Brute force — try deleting each index — O(n²) time.
Better — two pointers with recursion or helper on mismatch — O(n) time / O(n) stack worst case.
Optimal — two pointers; on first mismatch, verify palindrome(left+1, right) OR palindrome(left, right-1) — O(n) time / O(1) space.

Optimal Solution

Go

func validPalindrome(s string) bool {
	left, right := 0, len(s)-1
	for left < right {
		if s[left] != s[right] {
			return isPalRange(s, left+1, right) || isPalRange(s, left, right-1)
		}
		left++
		right--
	}
	return true
}

func isPalRange(s string, left, right int) bool {
	for left < right {
		if s[left] != s[right] {
			return false
		}
		left++
		right--
	}
	return true
}

JavaScript

function validPalindrome(text) {
	let left = 0;
	let right = text.length - 1;
	while (left < right) {
		if (text[left] !== text[right]) {
			return (
				isPalindromeRange(text, left + 1, right) ||
				isPalindromeRange(text, left, right - 1)
			);
		}
		left++;
		right--;
	}
	return true;
}

function isPalindromeRange(text, left, right) {
	while (left < right) {
		if (text[left] !== text[right]) {
			return false;
		}
		left++;
		right--;
	}
	return true;
}

════════

**Job a:** Repeat every line of the entries below word for word, leaving out the pictures.
The entries have no connection to the palindrome passage.

**Raw data:**

════════

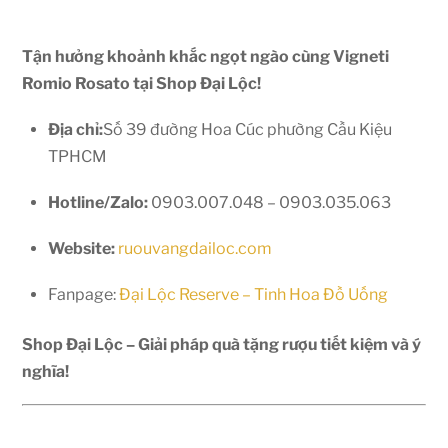
Tận hưởng khoảnh khắc ngọt ngào cùng Vigneti
Romio Rosato tại Shop Đại Lộc!
Địa chỉ:
Số 39 đường Hoa Cúc phường Cầu Kiệu
TPHCM
Hotline/Zalo:
0903.007.048 – 0903.035.063
Website:
ruouvangdailoc.com
Fanpage:
Đại Lộc Reserve – Tinh Hoa Đồ Uống
Shop Đại Lộc – Giải pháp quà tặng rượu tiết kiệm và ý
nghĩa!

════════

**Job b:** Write out the palindrome passage from "Better — two" to "isPalRange(s, left, right-1)", substituting "difference" for "mismatch".

**Expected answer a:**
Tận hưởng khoảnh khắc ngọt ngào cùng Vigneti
Romio Rosato tại Shop Đại Lộc!
Địa chỉ:
Số 39 đường Hoa Cúc phường Cầu Kiệu
TPHCM
Hotline/Zalo:
0903.007.048 – 0903.035.063
Website:
ruouvangdailoc.com
Fanpage:
Đại Lộc Reserve – Tinh Hoa Đồ Uống
Shop Đại Lộc – Giải pháp quà tặng rượu tiết kiệm và ý
nghĩa!

**Expected answer b:**
Better — two pointers with recursion or helper on difference — O(n) time / O(n) stack worst case.
Optimal — two pointers; on first difference, verify palindrome(left+1, right) OR palindrome(left, right-1) — O(n) time / O(1) space.

Optimal Solution

Go

func validPalindrome(s string) bool {
	left, right := 0, len(s)-1
	for left < right {
		if s[left] != s[right] {
			return isPalRange(s, left+1, right) || isPalRange(s, left, right-1)